*** Begin section ***

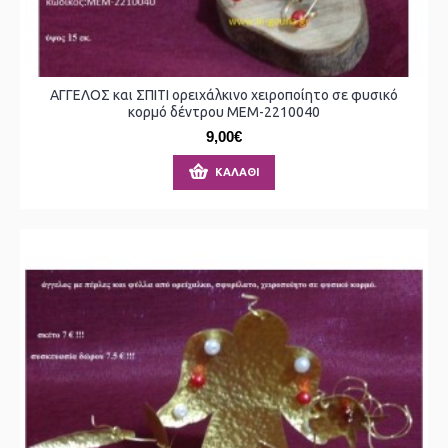
ΑΓΓΕΛΟΣ και ΣΠΙΤΙ ορειχάλκινο χειροποίητο σε φυσικό
κορμό δέντρου ΜΕΜ-2210040
9,00€
ΚΑΛΆΘΙ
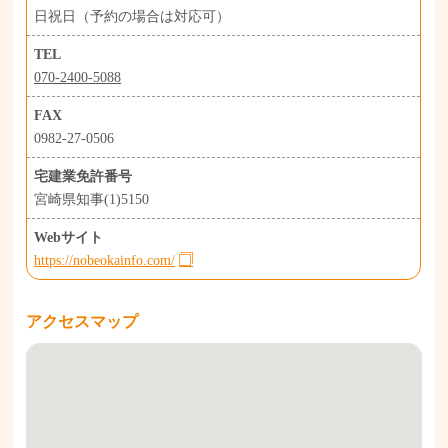
日祝日（予約の場合は対応可）
TEL
070-2400-5088
FAX
0982-27-0506
宅建業免許番号
宮崎県知事(1)5150
Webサイト
https://nobeokainfo.com/
アクセスマップ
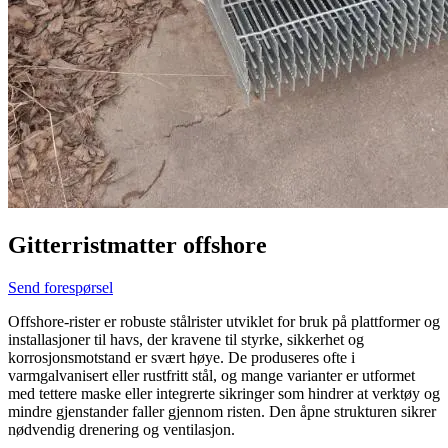
Gitterristmatter offshore
Send forespørsel
Offshore-rister er robuste stålrister utviklet for bruk på plattformer og
installasjoner til havs, der kravene til styrke, sikkerhet og
korrosjonsmotstand er svært høye. De produseres ofte i
varmgalvanisert eller rustfritt stål, og mange varianter er utformet
med tettere maske eller integrerte sikringer som hindrer at verktøy og
mindre gjenstander faller gjennom risten. Den åpne strukturen sikrer
nødvendig drenering og ventilasjon.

*** End section ***

— What you need to do —
Above are entries with pictures among them. Write out exactly the lines from the one containing "0982-27-0506" through the one containing "installasjoner til havs, der", ends included, and leave those pictures out.

— Finished exercise —
0982-27-0506
宅建業免許番号
宮崎県知事(1)5150
Webサイト
https://nobeokainfo.com/
アクセスマップ
Gitterristmatter offshore
Send forespørsel
Offshore-rister er robuste stålrister utviklet for bruk på plattformer og
installasjoner til havs, der kravene til styrke, sikkerhet og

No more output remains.